Reviewed By: Carl Brookins - RAM
Casey Jones is a big, rollicking, smartmouth with a wicked sense of humor, and a jaundiced view of the world. Her view of the world applies particularly to personal human relationships. She’s a lot like her creator. And she’s a lot of fun to hang around. Her adventures are modern, important and well-worth reading about. Unfortunately, too often for this reviewer (and this may be purely personal taste) Casey has to rely on others to get her out of some really bad scrapes.
Still, we read these adventures, and look forward to more, because watching Casey choose to take on certain cases, deal with her friends and colleagues, maneuver through thickets of evil and dangerous people, not to mention her often convoluted love life,is just a whole lot of fun.

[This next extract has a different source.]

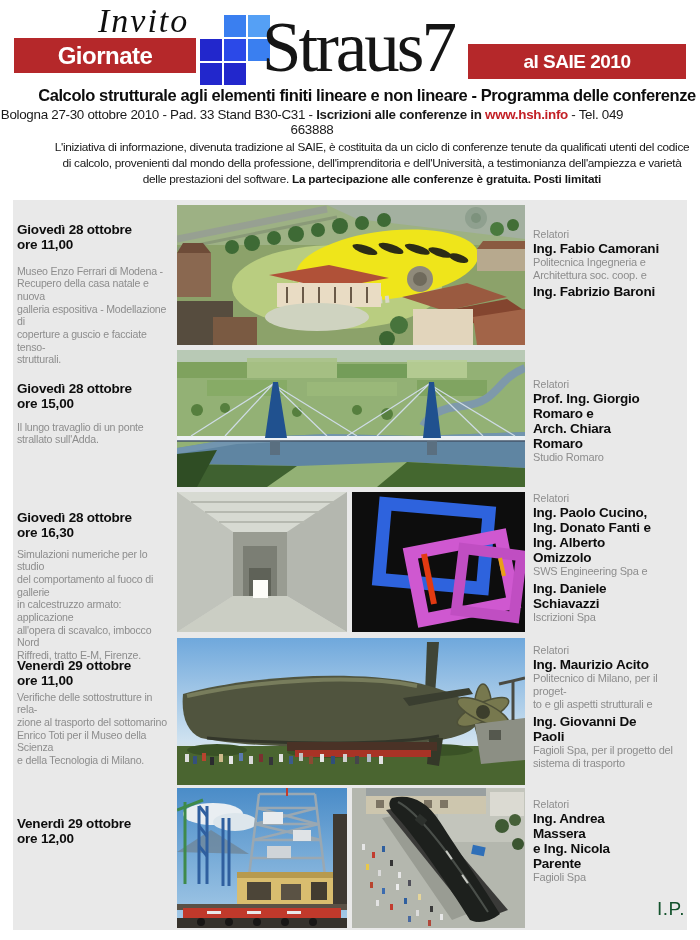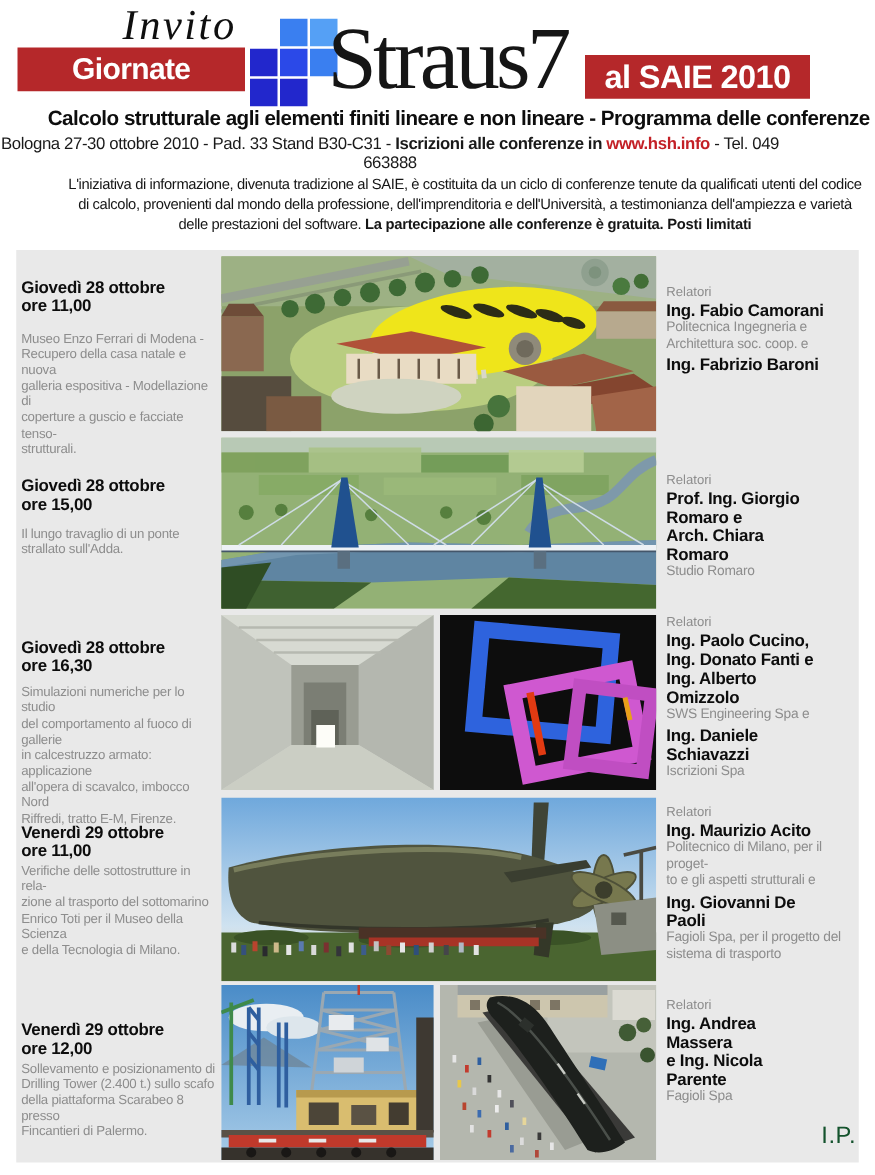"al SAIE 2010" .saie { font-size: 26px -> 19px; width: 180px -> 218px }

Casey Jones is an under-the-table private investigator. Because of an unfortunate past she’s unable to obtain a private investigator’s license in North Carolina where she hangs out. And she certainly isn’t permitted to carry a weapon. But she has an accommodating partner, Bobby D., for whom Casey seems to do most of the work.
This case concerns a professor at Duke University named Helen McInnes who was the victim of a particularly violent crime, including attempted murder. Although she never saw her attacker, she has accused a fellow academic of the crime. Her attacker is acquitted and the combination of the crime and the acquittal have so traumatized the woman, she has developed agoraphobia and cannot even venture onto her own front porch. And now, she’s being besieged by evil and vicious mail and telephone attacks, apparently from the same man.
Casey, of course, agrees to look into the case and the more she learns, the more inflamed becomes her ire. Into the case come her police contact, Marcus, her boyfriend Burly, her partner Bobby D, and his current girlfriend, Fanny, as well as some new characters. As befits noirish P.I. novels, this one is very plot driven. Nevertheless, Munger does an admirable job of bringing these many characters and their foibles to vibrant life.
As one has learned to expect from Munger’s writing, the pace is fast, the dialogue sings and the mordant humor is well-placed. This is a very well written novel, has been well and carefully edited and deserves a place on the bookshelves of anyone who is a fan of the hard-boiled P.I. novel.